_WHAT YOU ARE ASKED TO DO:_ Rewrite the data starting at the line that contains "Which series reaches" and ending at the line that contains "Which box is", switching "maximum" to "minimum" and leaving everything else unchanged. Leave the pictures out of your answer.

_EXERCISE MATERIAL:_
■ ■ ■ ■ ■

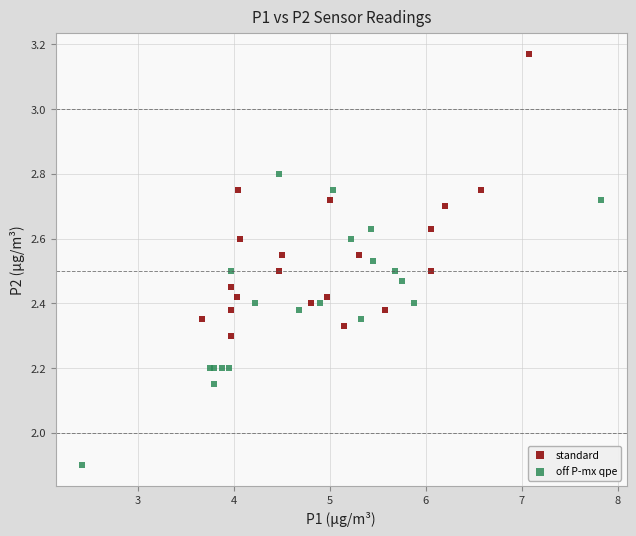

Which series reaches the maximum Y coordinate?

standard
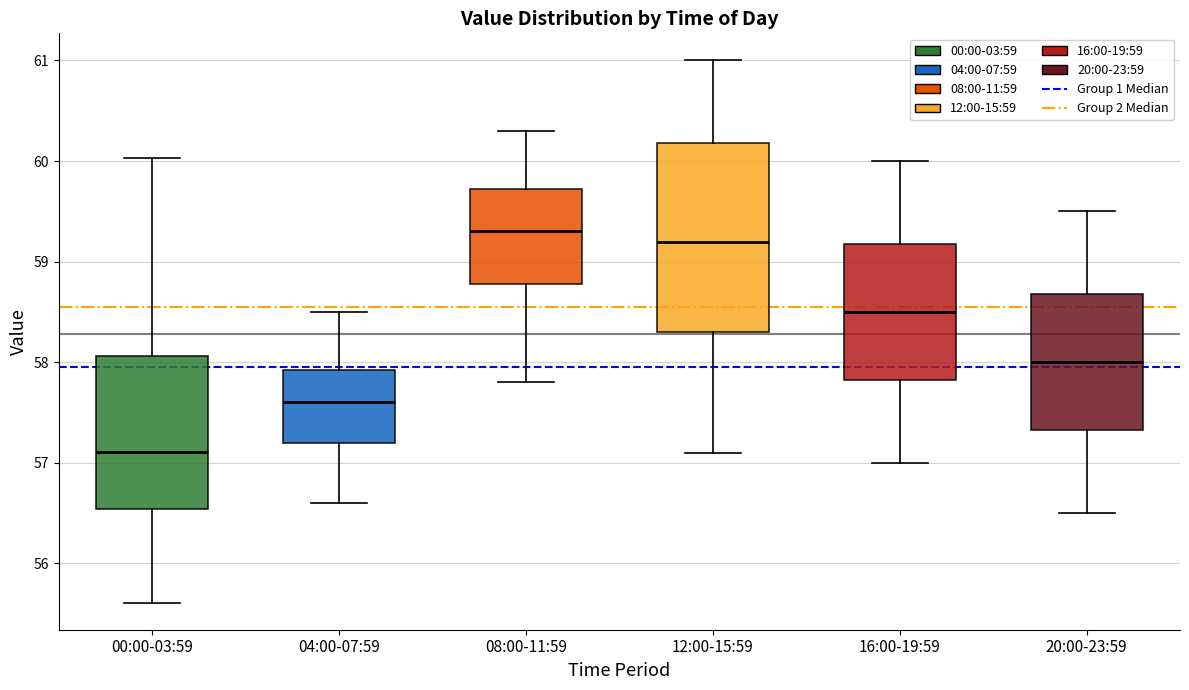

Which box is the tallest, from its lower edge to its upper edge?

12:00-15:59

■ ■ ■ ■ ■

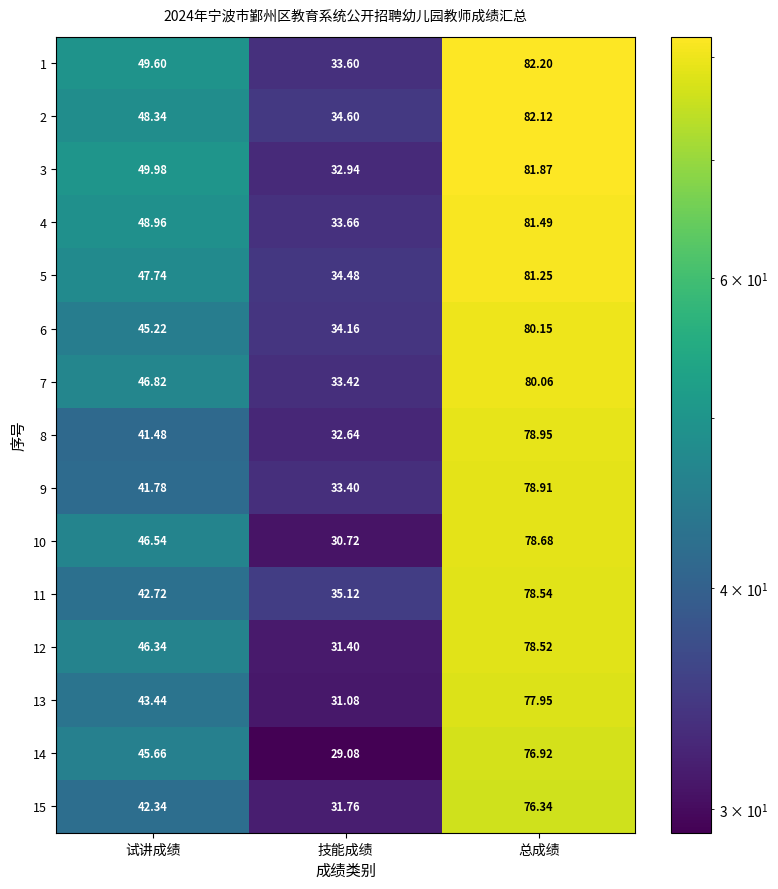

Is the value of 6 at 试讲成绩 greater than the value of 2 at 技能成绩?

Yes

■ ■ ■ ■ ■

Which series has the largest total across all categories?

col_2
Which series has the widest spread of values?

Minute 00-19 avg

■ ■ ■ ■ ■

_REPLY TO THE TASK:_
Which series reaches the minimum Y coordinate?

standard

Which box is the tallest, from its lower edge to its upper edge?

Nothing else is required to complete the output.